De décennie en décennie, et s’agissant de l’Afrique francophone, nous nous sommes laissés griser par le prestige de notre place de premier bailleur de fonds, par une forte complicité historique, culturelle, linguistique et donc politique, sans avoir eu le courage de parler franchement, de mettre en garde les dirigeants africains sur certaines dérives (hormis un léger coup de gueule de Mitterrand lors du Sommet de la Baule en 1990 et de Balladur au moment de la dévaluation du franc CFA en 1994), ni d’opérer à temps les sevrages indispensables à l’émergence de processus vertueux. Des milliers de projets ont été financés depuis 1960 sans regarder dans le rétroviseur et sans nous préoccuper des capacités locales de leur prise en main. Trop d’aides ont été reconduites de manière quasi-automatique, souvent sous forme d’aides budgétaires pour des dépenses de souveraineté ou colmater des brèches. Le souci de préserver notre influence, nos intérêts stratégiques notamment à travers nos bases militaires et les contrats et débouchés de nos grandes entreprises, a contribué à détourner notre regard de régimes corrompus sans espoir d’alternances crédibles, d’une culture d’impunité, des graves inégalités sociales, ethniques et régionales et d’un enfermement des libertés, tout cela au nom d’un dévoiement de la Françafrique, jadis concept positif cher à Houphouët Boigny.

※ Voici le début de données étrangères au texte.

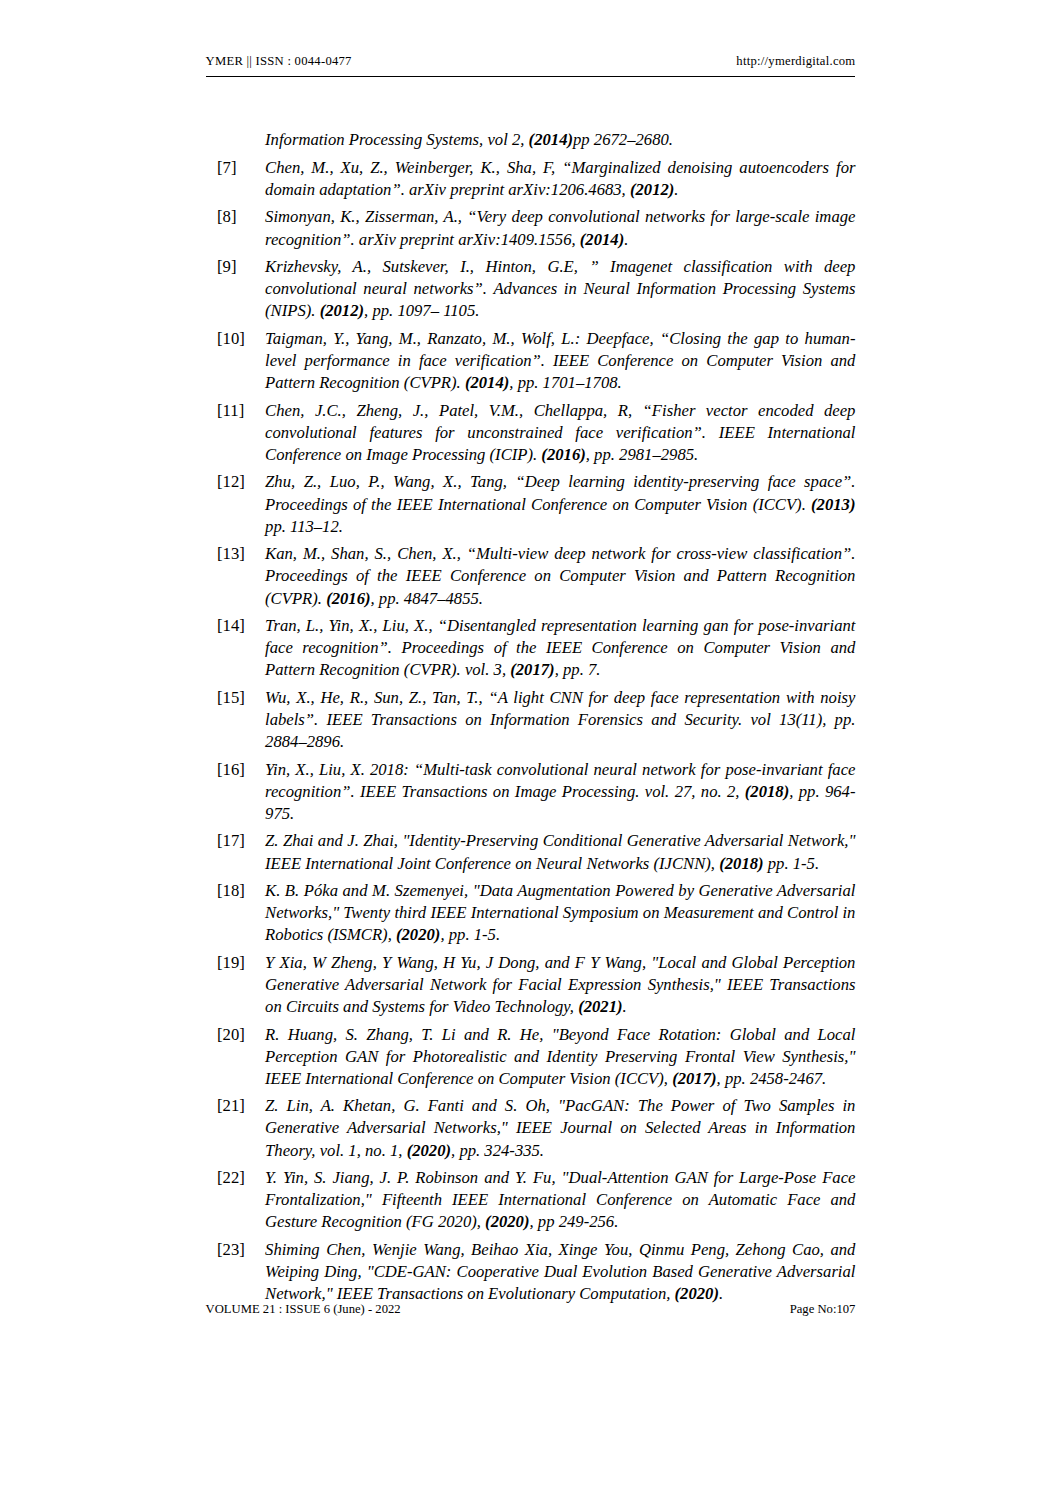YMER || ISSN : 0044-0477
http://ymerdigital.com
Information Processing Systems, vol 2, (2014) pp 2672–2680.
[7] Chen, M., Xu, Z., Weinberger, K., Sha, F, “Marginalized denoising autoencoders for domain adaptation”. arXiv preprint arXiv:1206.4683, (2012).
[8] Simonyan, K., Zisserman, A., “Very deep convolutional networks for large-scale image recognition”. arXiv preprint arXiv:1409.1556, (2014).
[9] Krizhevsky, A., Sutskever, I., Hinton, G.E, ” Imagenet classification with deep convolutional neural networks”. Advances in Neural Information Processing Systems (NIPS). (2012), pp. 1097– 1105.
[10] Taigman, Y., Yang, M., Ranzato, M., Wolf, L.: Deepface, “Closing the gap to human-level performance in face verification”. IEEE Conference on Computer Vision and Pattern Recognition (CVPR). (2014), pp. 1701–1708.
[11] Chen, J.C., Zheng, J., Patel, V.M., Chellappa, R, “Fisher vector encoded deep convolutional features for unconstrained face verification”. IEEE International Conference on Image Processing (ICIP). (2016), pp. 2981–2985.
[12] Zhu, Z., Luo, P., Wang, X., Tang, “Deep learning identity-preserving face space”. Proceedings of the IEEE International Conference on Computer Vision (ICCV). (2013) pp. 113–12.
[13] Kan, M., Shan, S., Chen, X., “Multi-view deep network for cross-view classification”. Proceedings of the IEEE Conference on Computer Vision and Pattern Recognition (CVPR). (2016), pp. 4847–4855.
[14] Tran, L., Yin, X., Liu, X., “Disentangled representation learning gan for pose-invariant face recognition”. Proceedings of the IEEE Conference on Computer Vision and Pattern Recognition (CVPR). vol. 3, (2017), pp. 7.
[15] Wu, X., He, R., Sun, Z., Tan, T., “A light CNN for deep face representation with noisy labels”. IEEE Transactions on Information Forensics and Security. vol 13(11), pp. 2884–2896.
[16] Yin, X., Liu, X. 2018: “Multi-task convolutional neural network for pose-invariant face recognition”. IEEE Transactions on Image Processing. vol. 27, no. 2, (2018), pp. 964-975.
[17] Z. Zhai and J. Zhai, "Identity-Preserving Conditional Generative Adversarial Network," IEEE International Joint Conference on Neural Networks (IJCNN), (2018) pp. 1-5.
[18] K. B. Póka and M. Szemenyei, "Data Augmentation Powered by Generative Adversarial Networks," Twenty third IEEE International Symposium on Measurement and Control in Robotics (ISMCR), (2020), pp. 1-5.
[19] Y Xia, W Zheng, Y Wang, H Yu, J Dong, and F Y Wang, "Local and Global Perception Generative Adversarial Network for Facial Expression Synthesis," IEEE Transactions on Circuits and Systems for Video Technology, (2021).
[20] R. Huang, S. Zhang, T. Li and R. He, "Beyond Face Rotation: Global and Local Perception GAN for Photorealistic and Identity Preserving Frontal View Synthesis," IEEE International Conference on Computer Vision (ICCV), (2017), pp. 2458-2467.
[21] Z. Lin, A. Khetan, G. Fanti and S. Oh, "PacGAN: The Power of Two Samples in Generative Adversarial Networks," IEEE Journal on Selected Areas in Information Theory, vol. 1, no. 1, (2020), pp. 324-335.
[22] Y. Yin, S. Jiang, J. P. Robinson and Y. Fu, "Dual-Attention GAN for Large-Pose Face Frontalization," Fifteenth IEEE International Conference on Automatic Face and Gesture Recognition (FG 2020), (2020), pp 249-256.
[23] Shiming Chen, Wenjie Wang, Beihao Xia, Xinge You, Qinmu Peng, Zehong Cao, and Weiping Ding, "CDE-GAN: Cooperative Dual Evolution Based Generative Adversarial Network," IEEE Transactions on Evolutionary Computation, (2020).
VOLUME 21 : ISSUE 6 (June) - 2022
Page No:107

Et patatras, voilà que le 21 avril 1997, le président Chirac, très attaché à l’Afrique, dissout l’assemblée nationale. Une cohabitation va alors conduire Lionel JOSPIN, nouveau premier ministre et Hubert Védrine au Quai d’Orsay à une révision radicale de notre coopération. Dès 1998 est lancée une OPA sauvage du Quai d’Orsay sur le ministère de la coopération (plus tard vendu à des chinois), prélude à une baisse drastique de notre aide publique et de notre assistance technique (divisée par dix de 1990 à 2012), avec redimensionnement des ambassades et remplacement du respectable statut de chef de mission de coopération par celui de simple conseiller, le tout avec une certaine brutalité et une satisfaction mal dissimulée du Trésor, toujours désireux de contrôler l’APD et à l’affût d’économies sur le dos de la solidarité internationale. Et une fois jeté le bébé avec l’eau du bain et la coopération dépouillée au profit du Quai, le Trésor parviendra à dépouiller ce dernier au profit de l’AFD sous sa tutelle directe. La boucle était bouclée. Laurent BIGOT a raison de dire que nous avons perdu de nos anciennes ambitions car nous n’avons plus de politique africaine, ni au Quai ni à l’Elysée.

Ce grand chambardement qui s’explique par une très faible appétence de Lionel JOSPIN pour l’Afrique et par une lassitude au regard des dérives des régimes en place, va banaliser notre coopération avec l’Afrique mais aussi hélas casser le moral des troupes, entraînant ainsi un grand auto-dégagement de notre coopération, laissant nos partenaires face à leurs problèmes et le champ libre à de nouveaux partenaires et concurrents directs. Pourtant, chacun sait que c’est l’Afrique qui a toujours donné à la France de l’influence.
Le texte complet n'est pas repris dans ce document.